At a Lead Safe Cleveland Coalition meeting Monday, coalition members described some of the changes made to make money more accessible to community members. The coalition removed income limitations to receive a grant and got rid of caps on how many grant dollars can go to an individual property owner.
Ayonna Blue Donald is a member of the Lead Safe Cleveland Coalition’s executive steering committee. She told Signal Cleveland that the coalition will be able to pass out more grants this year because it now has more agreements with more local nonprofits that can collect applications, inspect properties for hazards and hire contractors to work on homes and apartments.

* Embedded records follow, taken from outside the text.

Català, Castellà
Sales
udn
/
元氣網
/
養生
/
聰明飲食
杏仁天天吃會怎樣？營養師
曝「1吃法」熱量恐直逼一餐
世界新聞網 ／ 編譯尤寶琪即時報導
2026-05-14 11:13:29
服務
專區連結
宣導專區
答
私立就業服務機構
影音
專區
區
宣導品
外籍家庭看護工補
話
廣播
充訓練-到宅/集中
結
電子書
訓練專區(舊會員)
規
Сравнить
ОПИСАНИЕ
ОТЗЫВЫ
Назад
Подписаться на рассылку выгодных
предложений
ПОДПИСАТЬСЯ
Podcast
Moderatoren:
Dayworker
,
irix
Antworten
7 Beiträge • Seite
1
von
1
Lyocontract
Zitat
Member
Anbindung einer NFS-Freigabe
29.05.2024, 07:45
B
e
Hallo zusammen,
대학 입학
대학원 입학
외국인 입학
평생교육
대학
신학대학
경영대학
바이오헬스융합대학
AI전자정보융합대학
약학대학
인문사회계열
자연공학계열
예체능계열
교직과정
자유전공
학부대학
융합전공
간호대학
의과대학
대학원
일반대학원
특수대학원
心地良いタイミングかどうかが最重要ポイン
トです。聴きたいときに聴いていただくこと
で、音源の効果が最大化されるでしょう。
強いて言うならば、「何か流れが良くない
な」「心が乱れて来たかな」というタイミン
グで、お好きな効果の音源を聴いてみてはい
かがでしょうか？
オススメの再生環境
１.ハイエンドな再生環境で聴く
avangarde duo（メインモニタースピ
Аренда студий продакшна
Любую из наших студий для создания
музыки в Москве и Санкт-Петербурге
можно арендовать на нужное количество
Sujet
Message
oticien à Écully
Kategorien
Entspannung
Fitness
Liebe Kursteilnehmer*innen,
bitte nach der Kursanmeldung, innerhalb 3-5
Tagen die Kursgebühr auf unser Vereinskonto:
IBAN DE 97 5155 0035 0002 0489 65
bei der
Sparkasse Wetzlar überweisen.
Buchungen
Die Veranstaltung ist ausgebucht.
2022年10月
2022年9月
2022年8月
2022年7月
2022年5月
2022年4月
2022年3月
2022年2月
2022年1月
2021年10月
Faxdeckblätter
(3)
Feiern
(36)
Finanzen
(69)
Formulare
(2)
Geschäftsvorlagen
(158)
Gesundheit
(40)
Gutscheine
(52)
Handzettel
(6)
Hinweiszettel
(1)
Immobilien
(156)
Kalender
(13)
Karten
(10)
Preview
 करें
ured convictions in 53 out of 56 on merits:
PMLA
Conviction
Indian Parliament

In the first four or so years of the coalition, one nonprofit – CHN Housing Inc. – acted as the grant administrator, Blue Donald said. CHN is no longer an administrator for the coalition, which brought on three new organizations last year to do the work: Cleveland Neighborhood Progress, Fairfax Renaissance Development Corp. and Famicos Foundation.
“That just expands the footprint and the web of how much work can be done,” Blue Donald said.
Even with the push to speed up grant delivery, it’s unlikely to make a huge dent in the backlog of interested applicants. In the next year, the coalition expects to remediate 237 units with its grants – about a hundred more than it fixed in its last fiscal year. But Blue Donald said the organization already has at least 1,000 grant applications in the door. She said the capacity of grant administrators and contractors is the obstacle to serving all of those applicants.
Because of that, interested grant applicants now have to fill out “interest forms” to be added to a waitlist.
That’s frustrating to some lead contractors, who have their own skepticism about the promise to ramp up spending and confusion about why more applicants can’t be served. Todd Knight, a lead abatement contractor who attended Monday’s meeting, said he’s been working for months to get on vetted contractor lists maintained by Cleveland Neighborhood Progress and the Lead Safe Cleveland Coalition.
“I have submitted all my information. I have done everything they’ve asked,” Knight said. “This has been going on for months, and I still don’t have a straight answer.”
Lead Safe Cleveland Coalition invests in other programs
In addition to grant and incentive programs for property owners, the coalition has plans to pay for several other projects in its sixth year.
That includes a new relocation assistance program, which pays for families to stay in hotels when they are displaced by lead hazards. In 2023, Signal Cleveland reported that families who discover their homes pose a lead poisoning risk often have nowhere to move. This program fills in that gap.
Since it began in May, the program has assisted four families. Zack Cofer is a co-director of programs at Environmental Health Watch, which runs the city’s Lead Safe Resource Center. One of the families helped through the relocation program lost their government rental assistance after the home was put under a lead hazard control order, he said. Homes are placed under these orders if property owners don’t fix a lead hazard within a certain amount of time. Most often that happens after a child is poisoned.
“We had to help them find new housing,” Cofer said. “That took roughly about a month and a half, that we had them in a hotel.”
The coalition also has a plan to provide long-term lead safe housing for people whose homes don’t get fixed.
The coalition budgeted $758,000 for relocation assistance, which is estimated to help up to 146 families in the next year.
The coalition also budgeted $1.9 million to make 72 childcare facilities safe from lead and about $400,000 for a program to improve lead testing in young children.
Children under the age of 2 are supposed to be tested for lead poisoning in Ohio, said PJ Kimmel, a project manager at Better Health Partnership, which received a grant to focus on the issue. But in Cleveland, only 69% of kids who had a well visit between June 2024 and June 2025 got tested for lead.
Better Health Partnership aims to raise that to 79% by the end of next June.